せめて「優越的地位濫用」のところだけでも問題意識を共有していただくべく、企業法務サイドの方々はもちろん、「報道」に携わる方々にも是非お勧めしたいところである*8

*1:白石忠志=長澤哲也=伊永大輔「優越的地位濫用をめぐる実務的課題」ジュリスト1442号16頁(2012年)

*2:ちなみに、この座談会以外にも、特集の多くが、多田敏明弁護士、平山賢太郎弁護士、梅澤拓弁護士、秋吉信彦裁判官、といった実務家の論稿で占められている、というのが、実務先行で動いているこの業界を象徴するようで、興味深いところである。

*3:この場合、原料価格低下の恩恵を受けている下請事業者自身も、当然だと思って合意するケースが多い。

*4:下請事業者の側も、当然控除されることを織り込んだ上で、単価を決めている。

*5:その意味で、かつて公取委が所管していた時代の景品表示法に近い位置づけの法律だといえるだろう。

*6:今号の特集の中では、これからの優越的地位濫用規制をめぐる「裁判所に対する期待」が随所に織り込まれているのだが、こと下請法に関しては、上記のような硬直的な法解釈が取られ続ける限り、裁判所への期待もへったくれもないだろう・・・と思う。

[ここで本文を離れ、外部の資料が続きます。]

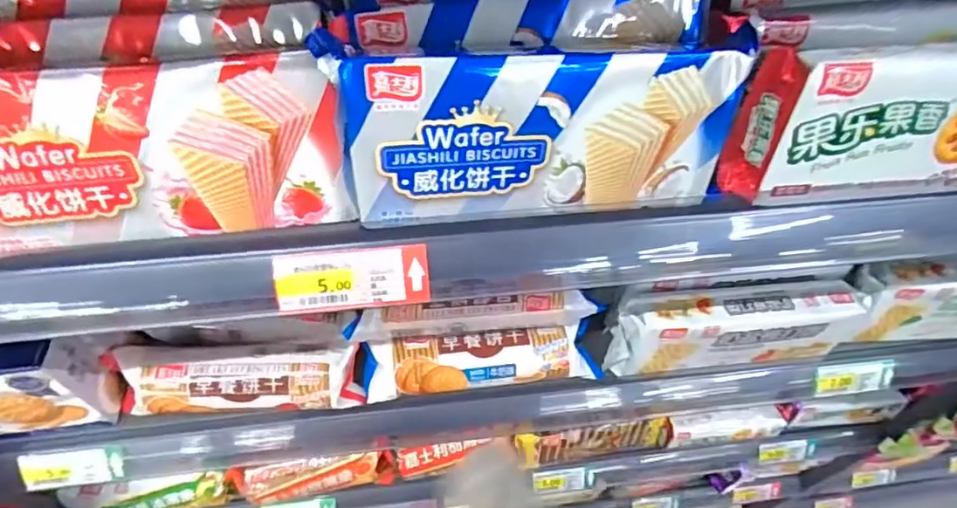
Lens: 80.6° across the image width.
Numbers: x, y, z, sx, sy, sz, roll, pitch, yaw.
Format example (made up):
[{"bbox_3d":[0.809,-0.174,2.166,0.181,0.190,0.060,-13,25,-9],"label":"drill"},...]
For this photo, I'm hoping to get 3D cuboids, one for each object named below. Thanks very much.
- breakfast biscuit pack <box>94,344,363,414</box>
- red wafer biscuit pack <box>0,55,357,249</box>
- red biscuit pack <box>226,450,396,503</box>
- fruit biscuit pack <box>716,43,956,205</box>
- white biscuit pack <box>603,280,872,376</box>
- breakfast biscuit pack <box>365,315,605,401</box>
[{"bbox_3d":[-0.232,0.118,0.534,0.232,0.055,0.062,-1,54,-3],"label":"breakfast biscuit pack"},{"bbox_3d":[-0.193,-0.062,0.323,0.228,0.099,0.045,-4,33,-7],"label":"red wafer biscuit pack"},{"bbox_3d":[-0.207,0.280,0.710,0.193,0.042,0.036,-7,54,-7],"label":"red biscuit pack"},{"bbox_3d":[0.281,-0.083,0.358,0.231,0.088,0.037,-5,54,-5],"label":"fruit biscuit pack"},{"bbox_3d":[0.254,0.073,0.558,0.236,0.086,0.044,-4,54,-5],"label":"white biscuit pack"},{"bbox_3d":[0.003,0.102,0.547,0.224,0.042,0.050,-6,54,-6],"label":"breakfast biscuit pack"}]

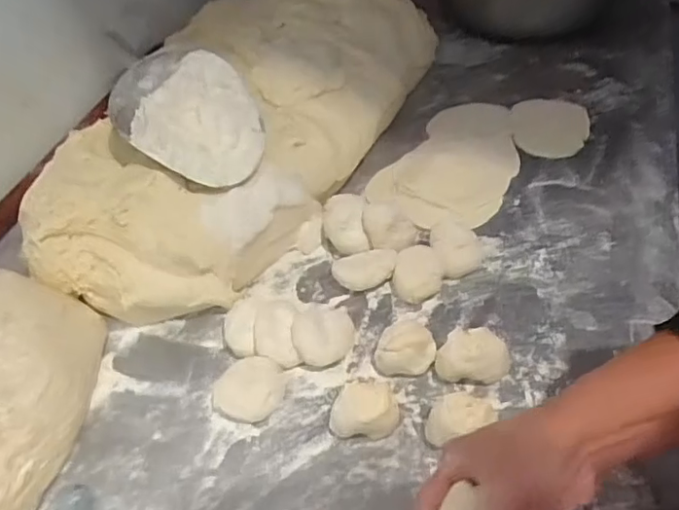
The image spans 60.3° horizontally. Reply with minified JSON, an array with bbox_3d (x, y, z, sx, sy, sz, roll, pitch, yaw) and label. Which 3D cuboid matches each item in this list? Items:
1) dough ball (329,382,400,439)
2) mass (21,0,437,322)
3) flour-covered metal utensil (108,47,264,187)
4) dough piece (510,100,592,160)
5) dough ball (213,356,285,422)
[{"bbox_3d":[0.021,0.139,0.527,0.060,0.041,0.043,-10,48,-4],"label":"dough ball"},{"bbox_3d":[-0.131,-0.184,0.755,0.308,0.154,0.598,21,54,23],"label":"mass"},{"bbox_3d":[-0.168,-0.163,0.661,0.199,0.052,0.151,25,55,25],"label":"flour-covered metal utensil"},{"bbox_3d":[0.287,-0.178,0.799,0.102,0.007,0.124,6,49,11],"label":"dough piece"},{"bbox_3d":[-0.086,0.127,0.557,0.062,0.024,0.056,-1,48,5],"label":"dough ball"}]

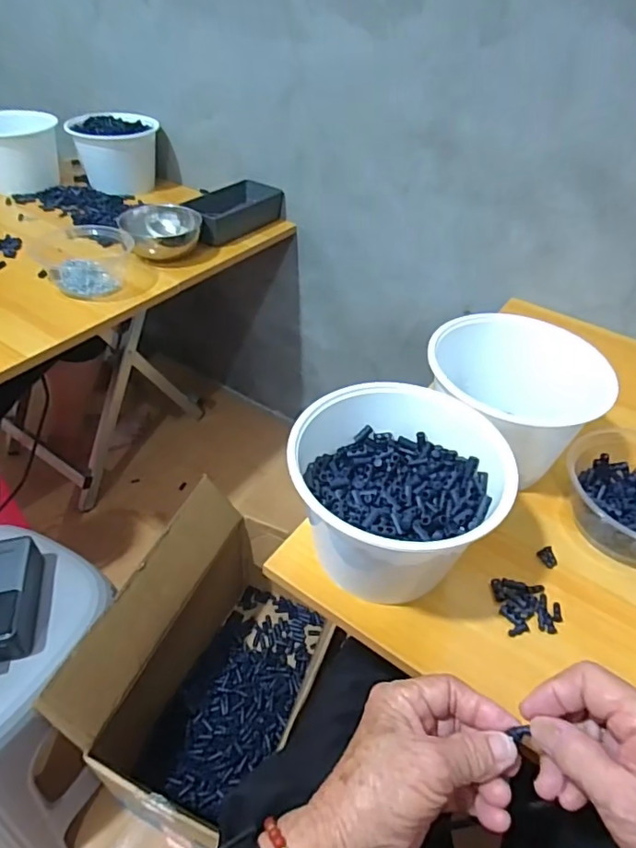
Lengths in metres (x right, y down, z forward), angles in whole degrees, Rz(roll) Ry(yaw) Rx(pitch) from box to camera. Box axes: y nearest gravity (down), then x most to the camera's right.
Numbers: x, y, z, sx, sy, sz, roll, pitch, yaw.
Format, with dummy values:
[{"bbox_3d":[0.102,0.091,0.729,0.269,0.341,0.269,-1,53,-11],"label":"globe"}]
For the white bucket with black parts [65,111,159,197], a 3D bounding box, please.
[{"bbox_3d":[-0.398,-0.542,1.063,0.167,0.101,0.130,-12,46,-17],"label":"white bucket with black parts"}]

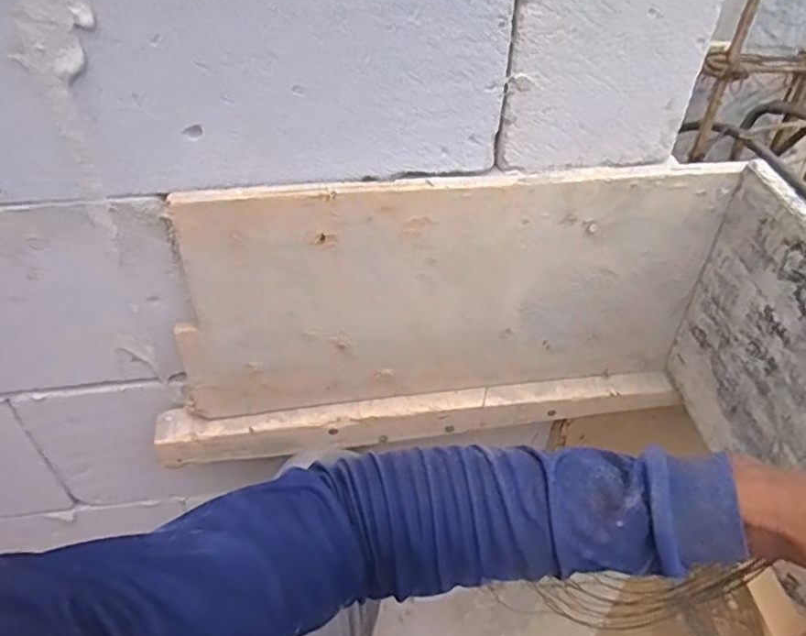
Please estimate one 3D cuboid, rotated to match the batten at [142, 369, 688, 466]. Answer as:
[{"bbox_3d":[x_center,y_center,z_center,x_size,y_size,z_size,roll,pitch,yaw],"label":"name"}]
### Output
[{"bbox_3d":[0.020,0.102,0.638,0.509,0.046,0.037,-4,45,-5],"label":"batten"}]

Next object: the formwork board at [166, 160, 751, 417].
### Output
[{"bbox_3d":[0.039,-0.021,0.547,0.445,0.229,0.020,-6,45,-6],"label":"formwork board"}]

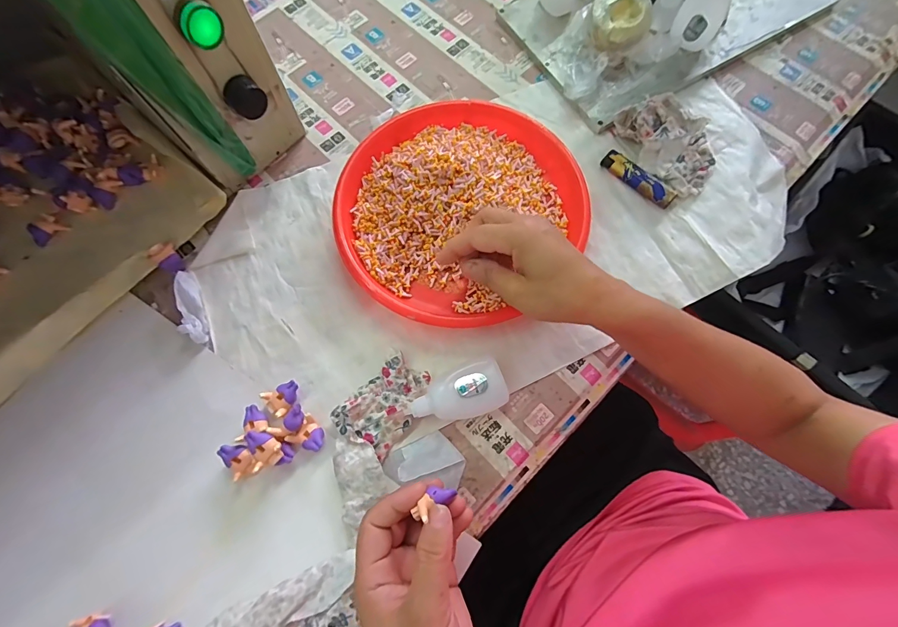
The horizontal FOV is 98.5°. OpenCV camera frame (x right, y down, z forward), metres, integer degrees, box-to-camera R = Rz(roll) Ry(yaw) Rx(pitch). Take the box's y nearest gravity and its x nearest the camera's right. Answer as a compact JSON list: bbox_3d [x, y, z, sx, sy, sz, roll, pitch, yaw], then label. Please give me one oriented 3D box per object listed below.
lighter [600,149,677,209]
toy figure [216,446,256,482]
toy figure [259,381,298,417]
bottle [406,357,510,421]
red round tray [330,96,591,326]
[{"bbox_3d":[0.192,-0.137,0.394,0.080,0.013,0.020,40,78,12],"label":"lighter"},{"bbox_3d":[-0.172,0.119,0.318,0.019,0.017,0.027,-31,75,-8],"label":"toy figure"},{"bbox_3d":[-0.142,0.075,0.332,0.029,0.015,0.025,-18,74,-4],"label":"toy figure"},{"bbox_3d":[0.009,0.071,0.328,0.080,0.025,0.040,-22,74,-5],"label":"bottle"},{"bbox_3d":[0.004,-0.108,0.375,0.219,0.041,0.228,0,73,1],"label":"red round tray"}]

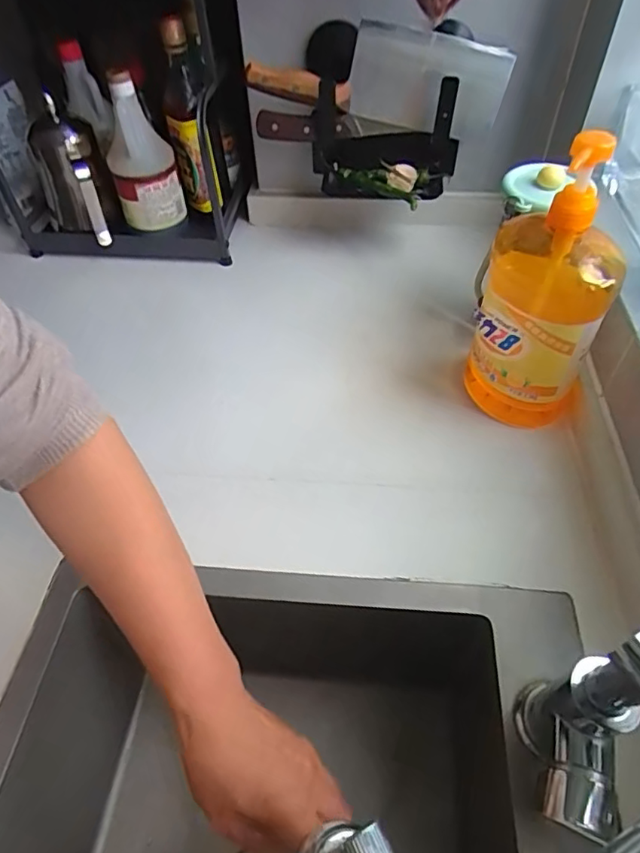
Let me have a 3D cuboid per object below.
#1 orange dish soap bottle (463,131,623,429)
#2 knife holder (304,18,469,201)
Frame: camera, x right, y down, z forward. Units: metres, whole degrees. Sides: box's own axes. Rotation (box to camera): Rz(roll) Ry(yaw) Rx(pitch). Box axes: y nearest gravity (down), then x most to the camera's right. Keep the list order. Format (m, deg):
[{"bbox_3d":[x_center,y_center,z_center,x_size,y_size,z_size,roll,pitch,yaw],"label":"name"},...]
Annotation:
[{"bbox_3d":[0.208,-0.120,0.503,0.107,0.273,0.091,14,52,14],"label":"orange dish soap bottle"},{"bbox_3d":[0.085,-0.374,0.687,0.172,0.133,0.101,14,52,14],"label":"knife holder"}]

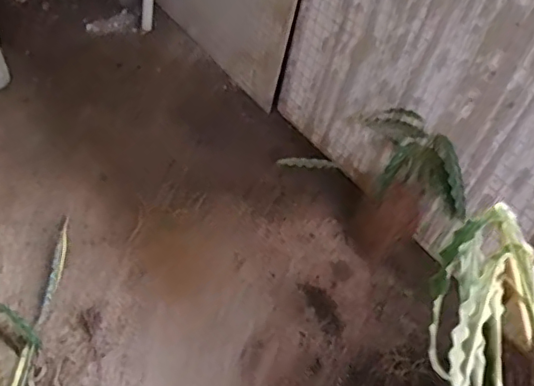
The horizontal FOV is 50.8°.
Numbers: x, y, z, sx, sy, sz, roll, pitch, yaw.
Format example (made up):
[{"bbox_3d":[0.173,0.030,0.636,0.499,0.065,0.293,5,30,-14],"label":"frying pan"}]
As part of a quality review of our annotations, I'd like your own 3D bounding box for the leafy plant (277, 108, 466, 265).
[{"bbox_3d":[0.187,-0.036,0.991,0.141,0.208,0.316,-21,53,-18],"label":"leafy plant"}]

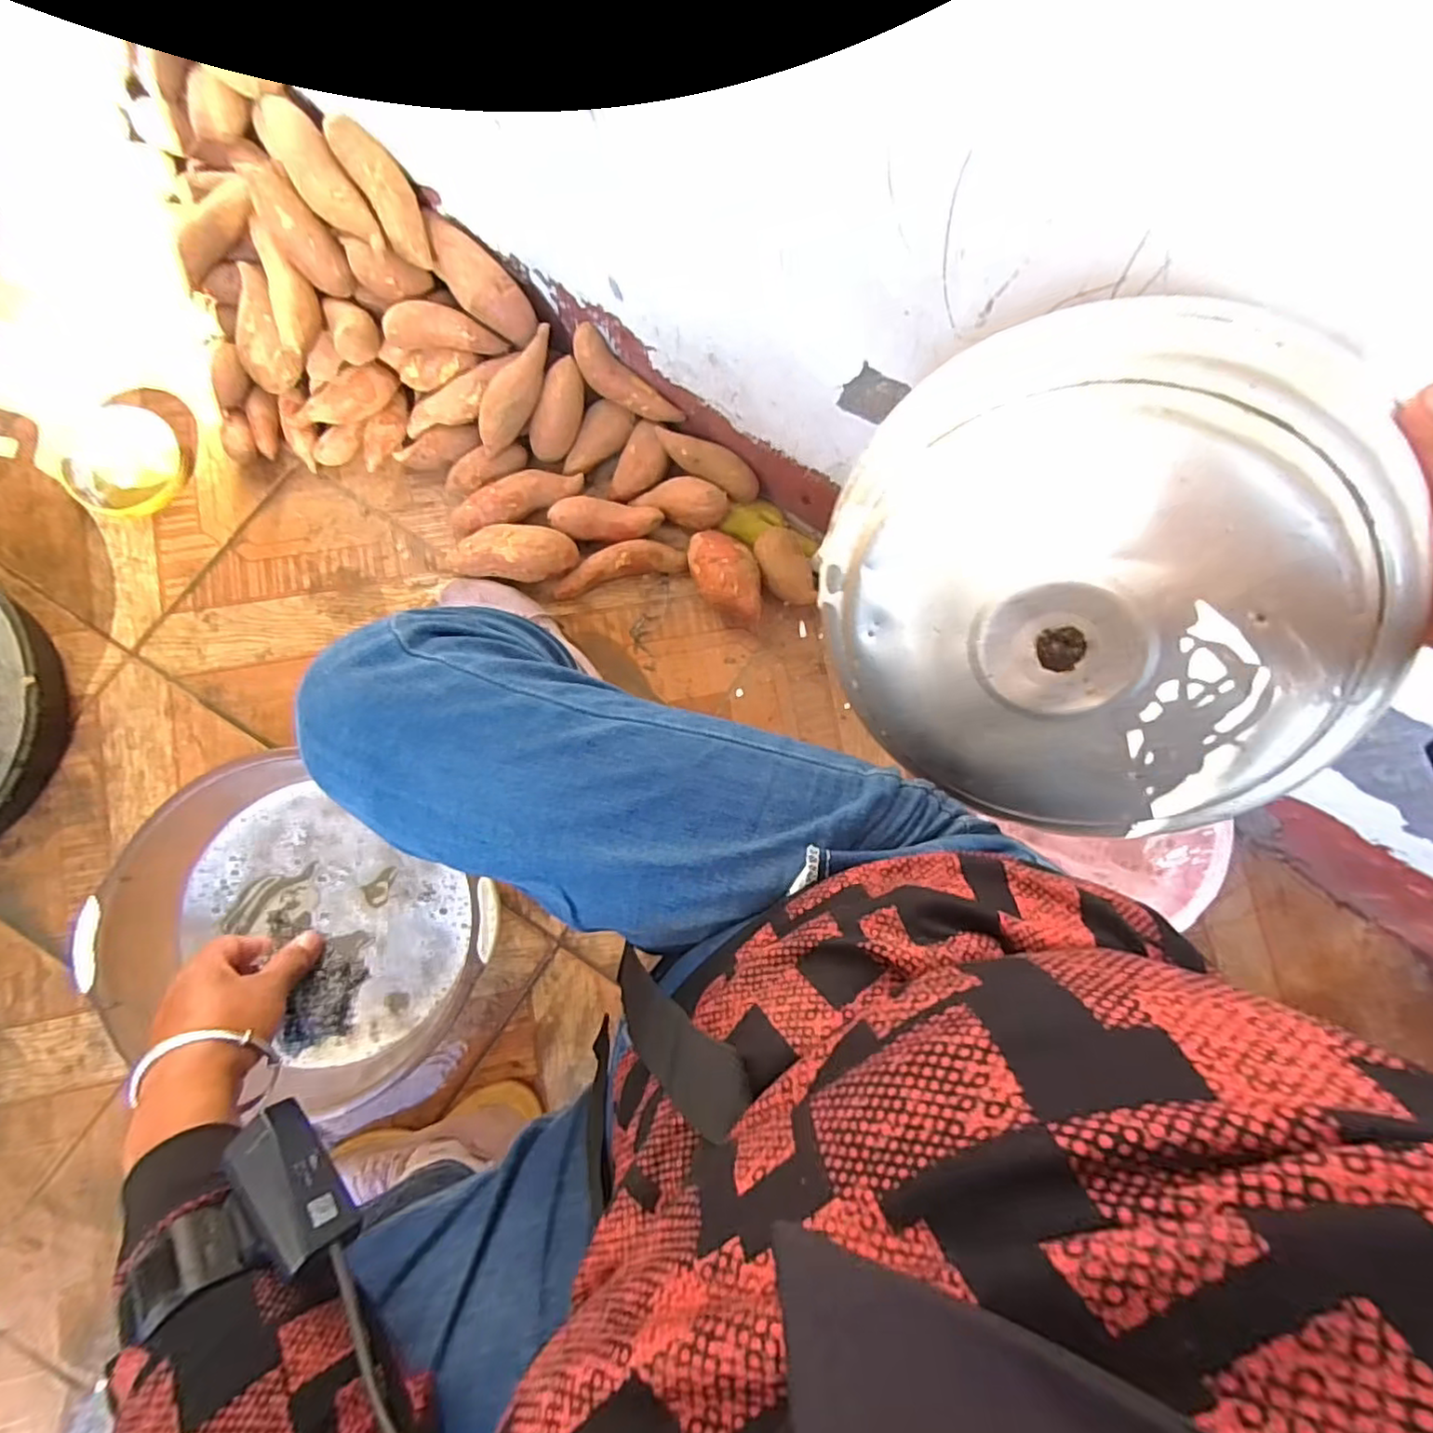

*7:多田敏明「下請法違反の予防のポイント」ジュリスト1442号38頁。どちらかといえば淡々と法令を順守するための注意点を記載しているこの稿だが、ところどころに、当局に対するチクリとした皮肉も入っており、これはこれで興味深い論文である。

*8:「法務インサイド」の記事が載った日の朝刊1面に「ジュリスト」の広告を載せている某紙の場合は特に・・・(笑)。